== Instruction ==
From the entries, copy every line that carries the string "pixels".

== Task inputs ==
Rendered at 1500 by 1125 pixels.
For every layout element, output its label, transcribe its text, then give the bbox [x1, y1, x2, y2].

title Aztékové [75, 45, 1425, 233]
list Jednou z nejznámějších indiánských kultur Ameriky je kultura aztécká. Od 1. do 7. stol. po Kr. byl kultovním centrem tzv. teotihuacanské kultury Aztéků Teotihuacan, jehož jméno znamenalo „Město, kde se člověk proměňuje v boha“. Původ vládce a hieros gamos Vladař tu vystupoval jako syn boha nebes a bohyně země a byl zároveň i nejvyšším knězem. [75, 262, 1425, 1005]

==

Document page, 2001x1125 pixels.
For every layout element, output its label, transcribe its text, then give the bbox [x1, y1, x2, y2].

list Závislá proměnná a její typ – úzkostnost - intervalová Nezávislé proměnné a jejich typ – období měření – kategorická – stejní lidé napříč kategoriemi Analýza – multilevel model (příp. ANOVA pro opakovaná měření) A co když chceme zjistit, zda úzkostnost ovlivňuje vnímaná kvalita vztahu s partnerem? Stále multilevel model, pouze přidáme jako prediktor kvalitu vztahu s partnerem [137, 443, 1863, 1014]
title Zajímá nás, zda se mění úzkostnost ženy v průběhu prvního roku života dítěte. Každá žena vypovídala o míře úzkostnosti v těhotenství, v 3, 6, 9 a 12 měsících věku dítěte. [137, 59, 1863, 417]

* * *

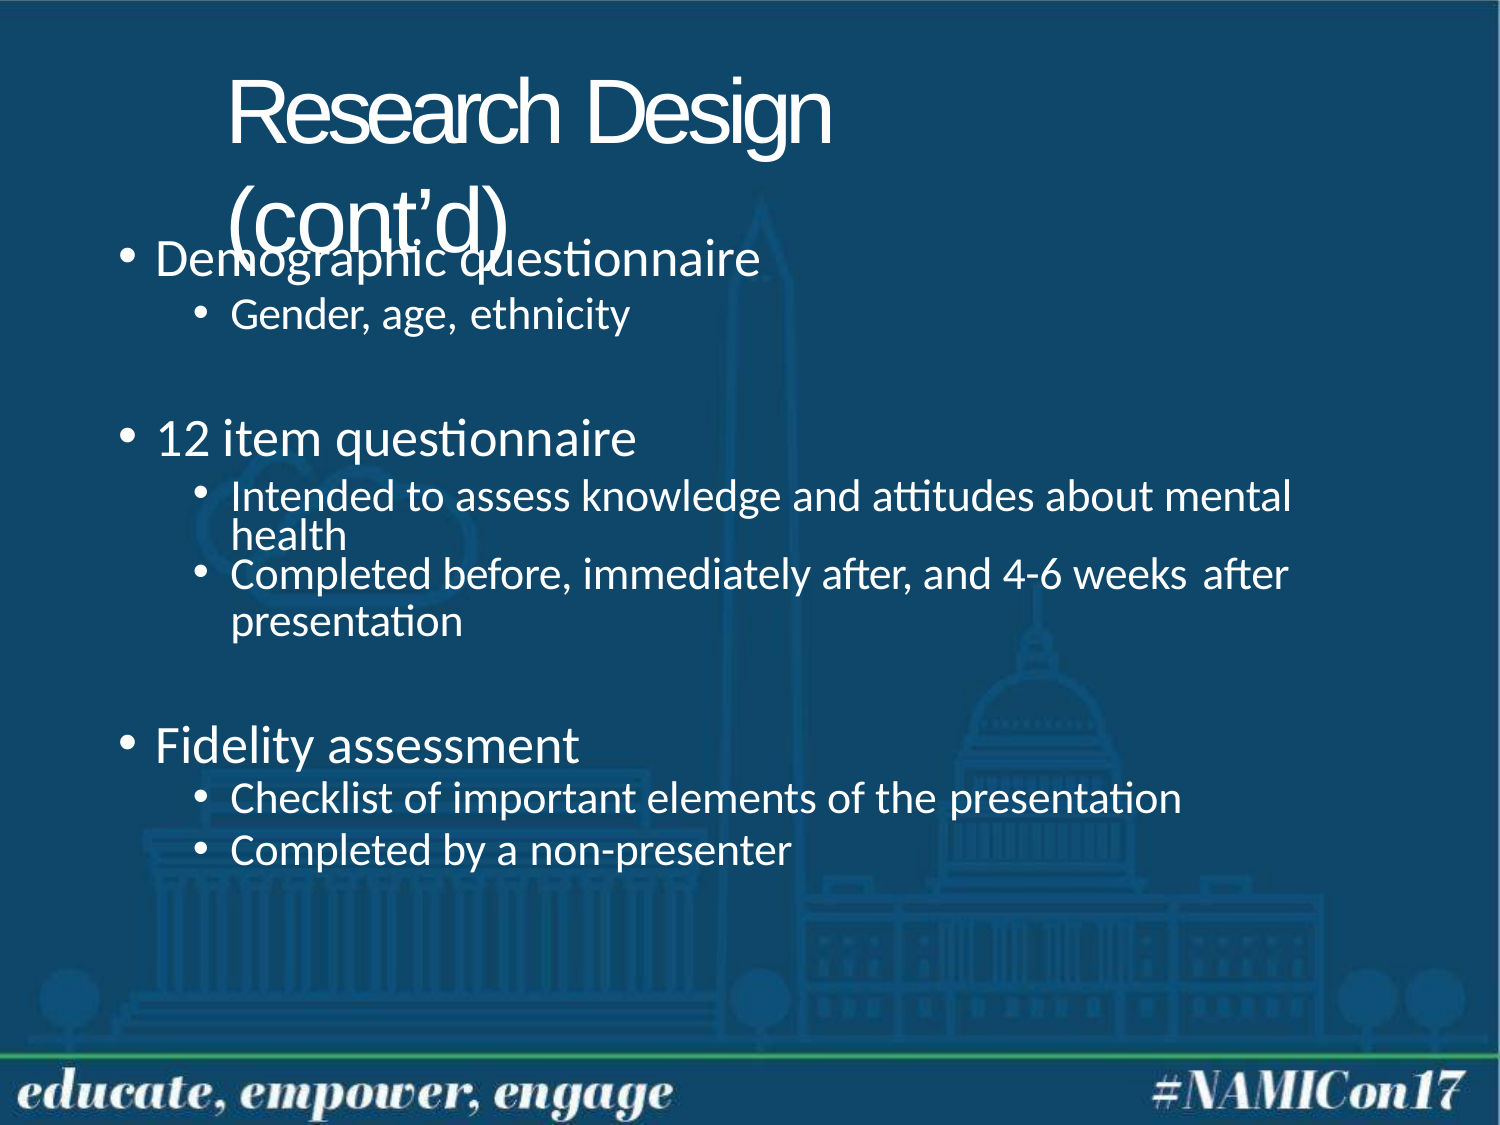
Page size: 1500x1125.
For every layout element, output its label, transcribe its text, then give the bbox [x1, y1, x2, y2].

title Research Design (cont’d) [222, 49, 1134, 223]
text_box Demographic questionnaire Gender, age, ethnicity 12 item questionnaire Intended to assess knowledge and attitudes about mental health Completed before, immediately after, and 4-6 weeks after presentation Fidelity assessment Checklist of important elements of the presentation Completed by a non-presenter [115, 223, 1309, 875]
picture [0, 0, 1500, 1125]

== Expected answer ==
Rendered at 1500 by 1125 pixels.
Document page, 2001x1125 pixels.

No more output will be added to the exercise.